* _AIM OF THE TASK_
Find "right ear: (173, 184)" and "right elbow: (210, 407)" in the records below. Copy the lines holding them and every line between, exactly, and no others.

* _RECORDS SHOWN_
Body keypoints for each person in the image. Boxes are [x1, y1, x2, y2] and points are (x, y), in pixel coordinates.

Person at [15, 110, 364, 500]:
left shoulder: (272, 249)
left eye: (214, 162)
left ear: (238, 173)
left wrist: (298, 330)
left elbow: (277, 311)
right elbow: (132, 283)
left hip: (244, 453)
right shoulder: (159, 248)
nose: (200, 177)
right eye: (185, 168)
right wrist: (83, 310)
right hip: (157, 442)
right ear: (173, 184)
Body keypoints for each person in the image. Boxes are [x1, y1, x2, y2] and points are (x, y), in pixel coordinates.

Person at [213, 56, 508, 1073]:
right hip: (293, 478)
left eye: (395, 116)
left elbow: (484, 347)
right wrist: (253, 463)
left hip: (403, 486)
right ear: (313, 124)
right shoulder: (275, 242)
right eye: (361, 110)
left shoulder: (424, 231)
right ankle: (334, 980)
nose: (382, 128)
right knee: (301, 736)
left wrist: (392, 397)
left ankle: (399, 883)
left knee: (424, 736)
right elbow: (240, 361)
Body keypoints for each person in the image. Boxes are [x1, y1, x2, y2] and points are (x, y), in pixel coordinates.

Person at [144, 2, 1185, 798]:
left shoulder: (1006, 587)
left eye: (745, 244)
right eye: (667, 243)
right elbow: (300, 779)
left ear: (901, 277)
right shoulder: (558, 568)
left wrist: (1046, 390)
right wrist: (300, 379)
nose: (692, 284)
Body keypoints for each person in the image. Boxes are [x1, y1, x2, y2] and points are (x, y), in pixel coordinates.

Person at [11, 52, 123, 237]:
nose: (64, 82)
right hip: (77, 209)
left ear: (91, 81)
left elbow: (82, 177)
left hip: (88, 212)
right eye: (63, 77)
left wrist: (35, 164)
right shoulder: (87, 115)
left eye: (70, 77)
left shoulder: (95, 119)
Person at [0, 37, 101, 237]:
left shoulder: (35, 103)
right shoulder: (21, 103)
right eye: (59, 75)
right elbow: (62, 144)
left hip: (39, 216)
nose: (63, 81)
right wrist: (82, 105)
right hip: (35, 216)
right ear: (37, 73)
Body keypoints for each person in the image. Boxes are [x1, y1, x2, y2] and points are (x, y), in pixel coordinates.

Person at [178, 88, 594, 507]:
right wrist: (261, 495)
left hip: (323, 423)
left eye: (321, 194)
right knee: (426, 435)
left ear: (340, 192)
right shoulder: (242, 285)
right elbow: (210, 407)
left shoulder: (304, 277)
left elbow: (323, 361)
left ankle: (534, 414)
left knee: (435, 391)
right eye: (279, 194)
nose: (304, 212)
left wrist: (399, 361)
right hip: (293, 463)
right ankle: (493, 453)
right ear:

* _TASK OUTPUT_
right ear: (173, 184)
Body keypoints for each person in the image. Boxes are [x1, y1, x2, y2] and points are (x, y), in pixel coordinates.

Person at [213, 56, 508, 1073]:
right hip: (293, 478)
left eye: (395, 116)
left elbow: (484, 347)
right wrist: (253, 463)
left hip: (403, 486)
right ear: (313, 124)
right shoulder: (275, 242)
right eye: (361, 110)
left shoulder: (424, 231)
right ankle: (334, 980)
nose: (382, 128)
right knee: (301, 736)
left wrist: (392, 397)
left ankle: (399, 883)
left knee: (424, 736)
right elbow: (240, 361)
Body keypoints for each person in the image. Boxes are [x1, y1, x2, y2] and points are (x, y), in pixel coordinates.

Person at [144, 2, 1185, 798]:
left shoulder: (1006, 587)
left eye: (745, 244)
right eye: (667, 243)
right elbow: (300, 779)
left ear: (901, 277)
right shoulder: (558, 568)
left wrist: (1046, 390)
right wrist: (300, 379)
nose: (692, 284)
Body keypoints for each person in the image. Boxes are [x1, y1, x2, y2] and points are (x, y), in pixel coordinates.

Person at [11, 52, 123, 237]:
nose: (64, 82)
right hip: (77, 209)
left ear: (91, 81)
left elbow: (82, 177)
left hip: (88, 212)
right eye: (63, 77)
left wrist: (35, 164)
right shoulder: (87, 115)
left eye: (70, 77)
left shoulder: (95, 119)
Person at [0, 37, 101, 237]:
left shoulder: (35, 103)
right shoulder: (21, 103)
right eye: (59, 75)
right elbow: (62, 144)
left hip: (39, 216)
nose: (63, 81)
right wrist: (82, 105)
right hip: (35, 216)
right ear: (37, 73)
Body keypoints for each person in the image. Boxes are [x1, y1, x2, y2] and points are (x, y), in pixel coordinates.

Person at [178, 88, 594, 507]:
right wrist: (261, 495)
left hip: (323, 423)
left eye: (321, 194)
right knee: (426, 435)
left ear: (340, 192)
right shoulder: (242, 285)
right elbow: (210, 407)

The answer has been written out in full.